>>>

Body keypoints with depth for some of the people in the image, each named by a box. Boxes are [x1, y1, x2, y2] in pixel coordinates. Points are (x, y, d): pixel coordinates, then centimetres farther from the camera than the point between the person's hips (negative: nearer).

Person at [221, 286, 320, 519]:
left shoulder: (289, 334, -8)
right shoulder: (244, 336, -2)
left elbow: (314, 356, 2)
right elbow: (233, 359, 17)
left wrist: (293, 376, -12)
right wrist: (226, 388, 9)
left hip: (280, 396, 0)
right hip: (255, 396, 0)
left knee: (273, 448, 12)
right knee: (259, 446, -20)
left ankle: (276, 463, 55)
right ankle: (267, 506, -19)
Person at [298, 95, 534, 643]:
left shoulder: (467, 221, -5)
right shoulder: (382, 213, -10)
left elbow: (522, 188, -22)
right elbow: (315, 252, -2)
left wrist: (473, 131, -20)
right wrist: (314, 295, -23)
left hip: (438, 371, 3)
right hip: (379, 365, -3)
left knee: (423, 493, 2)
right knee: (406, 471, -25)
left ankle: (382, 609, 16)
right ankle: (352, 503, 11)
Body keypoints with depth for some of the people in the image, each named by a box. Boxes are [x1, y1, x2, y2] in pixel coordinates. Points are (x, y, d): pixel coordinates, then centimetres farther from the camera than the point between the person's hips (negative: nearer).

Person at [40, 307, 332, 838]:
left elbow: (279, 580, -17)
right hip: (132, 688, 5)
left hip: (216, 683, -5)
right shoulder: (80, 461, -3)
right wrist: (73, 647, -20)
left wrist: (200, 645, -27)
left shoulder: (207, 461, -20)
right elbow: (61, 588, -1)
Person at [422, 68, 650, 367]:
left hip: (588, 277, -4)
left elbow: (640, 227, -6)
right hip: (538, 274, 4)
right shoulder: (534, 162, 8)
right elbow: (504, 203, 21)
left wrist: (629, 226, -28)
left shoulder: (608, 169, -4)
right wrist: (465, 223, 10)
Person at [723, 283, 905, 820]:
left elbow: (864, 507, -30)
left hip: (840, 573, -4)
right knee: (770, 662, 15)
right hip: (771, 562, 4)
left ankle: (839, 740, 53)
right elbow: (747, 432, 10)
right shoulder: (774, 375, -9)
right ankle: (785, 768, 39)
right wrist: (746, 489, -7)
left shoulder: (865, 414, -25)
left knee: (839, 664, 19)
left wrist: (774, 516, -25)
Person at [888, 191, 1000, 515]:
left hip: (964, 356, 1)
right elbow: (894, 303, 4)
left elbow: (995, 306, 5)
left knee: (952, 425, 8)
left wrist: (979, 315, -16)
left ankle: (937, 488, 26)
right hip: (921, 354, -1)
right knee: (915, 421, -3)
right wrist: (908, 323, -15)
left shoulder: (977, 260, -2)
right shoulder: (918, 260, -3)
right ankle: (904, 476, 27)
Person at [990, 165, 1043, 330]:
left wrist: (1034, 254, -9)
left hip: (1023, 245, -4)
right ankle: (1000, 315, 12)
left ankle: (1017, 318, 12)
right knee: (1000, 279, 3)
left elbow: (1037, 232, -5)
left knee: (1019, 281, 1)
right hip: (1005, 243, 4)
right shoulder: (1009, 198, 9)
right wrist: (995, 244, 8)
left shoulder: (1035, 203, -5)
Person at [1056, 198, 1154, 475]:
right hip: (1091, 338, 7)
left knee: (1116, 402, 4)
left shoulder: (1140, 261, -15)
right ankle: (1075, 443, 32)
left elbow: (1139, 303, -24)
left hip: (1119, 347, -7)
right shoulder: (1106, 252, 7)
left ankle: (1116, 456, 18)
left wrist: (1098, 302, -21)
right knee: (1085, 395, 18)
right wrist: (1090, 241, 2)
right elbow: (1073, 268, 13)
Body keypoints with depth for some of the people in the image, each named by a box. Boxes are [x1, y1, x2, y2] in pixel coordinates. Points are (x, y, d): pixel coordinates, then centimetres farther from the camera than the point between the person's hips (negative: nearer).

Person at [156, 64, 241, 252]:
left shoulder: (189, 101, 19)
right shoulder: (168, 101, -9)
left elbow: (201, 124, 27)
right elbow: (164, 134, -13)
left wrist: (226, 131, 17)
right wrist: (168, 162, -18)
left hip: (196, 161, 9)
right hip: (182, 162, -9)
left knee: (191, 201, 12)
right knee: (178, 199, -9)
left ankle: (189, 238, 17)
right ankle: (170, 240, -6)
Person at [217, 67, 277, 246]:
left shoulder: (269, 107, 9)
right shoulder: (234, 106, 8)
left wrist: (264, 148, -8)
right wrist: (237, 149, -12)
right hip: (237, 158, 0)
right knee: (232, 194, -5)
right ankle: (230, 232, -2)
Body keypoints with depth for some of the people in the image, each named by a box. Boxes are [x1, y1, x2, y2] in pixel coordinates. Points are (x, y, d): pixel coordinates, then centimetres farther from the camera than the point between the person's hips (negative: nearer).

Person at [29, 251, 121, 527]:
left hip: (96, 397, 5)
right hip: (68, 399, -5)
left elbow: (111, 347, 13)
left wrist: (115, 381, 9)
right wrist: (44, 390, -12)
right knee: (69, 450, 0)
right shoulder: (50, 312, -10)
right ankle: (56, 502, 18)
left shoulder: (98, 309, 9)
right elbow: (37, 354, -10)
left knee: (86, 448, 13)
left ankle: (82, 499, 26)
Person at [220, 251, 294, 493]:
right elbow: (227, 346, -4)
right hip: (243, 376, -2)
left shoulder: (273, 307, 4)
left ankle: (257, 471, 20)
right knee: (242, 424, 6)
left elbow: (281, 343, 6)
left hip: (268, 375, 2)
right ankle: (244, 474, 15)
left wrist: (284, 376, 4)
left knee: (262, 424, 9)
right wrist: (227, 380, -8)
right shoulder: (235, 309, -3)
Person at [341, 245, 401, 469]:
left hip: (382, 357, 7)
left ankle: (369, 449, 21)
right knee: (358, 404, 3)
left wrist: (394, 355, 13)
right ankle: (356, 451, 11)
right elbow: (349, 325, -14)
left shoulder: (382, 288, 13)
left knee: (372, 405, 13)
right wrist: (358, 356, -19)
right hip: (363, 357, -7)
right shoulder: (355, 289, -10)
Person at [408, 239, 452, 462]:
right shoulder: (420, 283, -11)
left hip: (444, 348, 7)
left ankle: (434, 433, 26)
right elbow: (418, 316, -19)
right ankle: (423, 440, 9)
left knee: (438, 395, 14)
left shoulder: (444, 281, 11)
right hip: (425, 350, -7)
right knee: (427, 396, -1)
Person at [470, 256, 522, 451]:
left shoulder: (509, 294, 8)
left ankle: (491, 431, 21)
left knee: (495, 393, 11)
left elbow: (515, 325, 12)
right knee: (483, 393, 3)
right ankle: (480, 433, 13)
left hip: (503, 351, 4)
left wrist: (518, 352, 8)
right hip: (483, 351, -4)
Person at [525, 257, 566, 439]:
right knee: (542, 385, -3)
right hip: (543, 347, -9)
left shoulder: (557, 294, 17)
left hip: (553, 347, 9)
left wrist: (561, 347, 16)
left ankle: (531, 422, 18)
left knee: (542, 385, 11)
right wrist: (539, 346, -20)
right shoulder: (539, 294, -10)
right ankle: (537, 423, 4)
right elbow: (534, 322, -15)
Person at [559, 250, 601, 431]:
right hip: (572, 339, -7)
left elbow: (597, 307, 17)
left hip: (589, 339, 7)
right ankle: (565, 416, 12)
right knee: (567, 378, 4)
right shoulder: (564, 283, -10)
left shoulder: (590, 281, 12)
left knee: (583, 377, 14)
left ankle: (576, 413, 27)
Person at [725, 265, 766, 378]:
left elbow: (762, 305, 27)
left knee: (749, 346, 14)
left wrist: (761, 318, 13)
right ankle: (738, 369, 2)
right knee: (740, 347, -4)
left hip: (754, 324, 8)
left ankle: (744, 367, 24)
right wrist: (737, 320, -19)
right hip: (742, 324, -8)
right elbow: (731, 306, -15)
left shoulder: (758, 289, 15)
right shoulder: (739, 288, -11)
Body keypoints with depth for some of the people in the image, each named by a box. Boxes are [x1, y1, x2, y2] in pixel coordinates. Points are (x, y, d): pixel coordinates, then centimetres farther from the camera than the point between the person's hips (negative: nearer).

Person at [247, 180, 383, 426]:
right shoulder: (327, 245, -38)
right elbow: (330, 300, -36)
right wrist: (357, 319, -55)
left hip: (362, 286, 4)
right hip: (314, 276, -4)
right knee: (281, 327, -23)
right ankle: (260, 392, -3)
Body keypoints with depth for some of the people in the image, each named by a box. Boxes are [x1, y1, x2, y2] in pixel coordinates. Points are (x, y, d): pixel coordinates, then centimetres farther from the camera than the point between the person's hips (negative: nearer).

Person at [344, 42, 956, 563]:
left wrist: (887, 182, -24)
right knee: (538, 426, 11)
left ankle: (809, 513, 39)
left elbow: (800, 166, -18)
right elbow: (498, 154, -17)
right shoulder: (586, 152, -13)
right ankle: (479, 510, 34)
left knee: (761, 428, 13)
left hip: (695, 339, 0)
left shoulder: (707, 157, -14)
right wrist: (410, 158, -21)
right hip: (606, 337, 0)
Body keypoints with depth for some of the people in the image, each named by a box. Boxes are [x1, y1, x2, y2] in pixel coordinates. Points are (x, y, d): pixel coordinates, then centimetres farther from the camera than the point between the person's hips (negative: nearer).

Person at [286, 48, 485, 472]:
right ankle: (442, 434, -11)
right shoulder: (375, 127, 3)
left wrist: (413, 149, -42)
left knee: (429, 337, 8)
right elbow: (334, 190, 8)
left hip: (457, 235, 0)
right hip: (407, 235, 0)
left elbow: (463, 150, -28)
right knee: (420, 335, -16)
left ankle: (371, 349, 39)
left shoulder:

<<<

◆ **Task description**: Transcribe, exactly and without additions, the lines of the records above, beginning with the line that contains "right shoulder: (168, 101, -9)" and ending with the line that contains "left hip: (268, 375, 2)", both included.

◆ **Solution to the exercise**:
right shoulder: (168, 101, -9)
left elbow: (201, 124, 27)
right elbow: (164, 134, -13)
left wrist: (226, 131, 17)
right wrist: (168, 162, -18)
left hip: (196, 161, 9)
right hip: (182, 162, -9)
left knee: (191, 201, 12)
right knee: (178, 199, -9)
left ankle: (189, 238, 17)
right ankle: (170, 240, -6)
Person at [217, 67, 277, 246]:
left shoulder: (269, 107, 9)
right shoulder: (234, 106, 8)
left wrist: (264, 148, -8)
right wrist: (237, 149, -12)
right hip: (237, 158, 0)
right knee: (232, 194, -5)
right ankle: (230, 232, -2)
Body keypoints with depth for some of the people in the image, each named by a box. Boxes are [x1, y1, x2, y2] in pixel coordinates. Points are (x, y, d): pixel coordinates, then centimetres farther from the camera than the point between the person's hips (negative: nearer).

Person at [29, 251, 121, 527]:
left hip: (96, 397, 5)
right hip: (68, 399, -5)
left elbow: (111, 347, 13)
left wrist: (115, 381, 9)
right wrist: (44, 390, -12)
right knee: (69, 450, 0)
right shoulder: (50, 312, -10)
right ankle: (56, 502, 18)
left shoulder: (98, 309, 9)
right elbow: (37, 354, -10)
left knee: (86, 448, 13)
left ankle: (82, 499, 26)
Person at [220, 251, 294, 493]:
right elbow: (227, 346, -4)
right hip: (243, 376, -2)
left shoulder: (273, 307, 4)
left ankle: (257, 471, 20)
right knee: (242, 424, 6)
left elbow: (281, 343, 6)
left hip: (268, 375, 2)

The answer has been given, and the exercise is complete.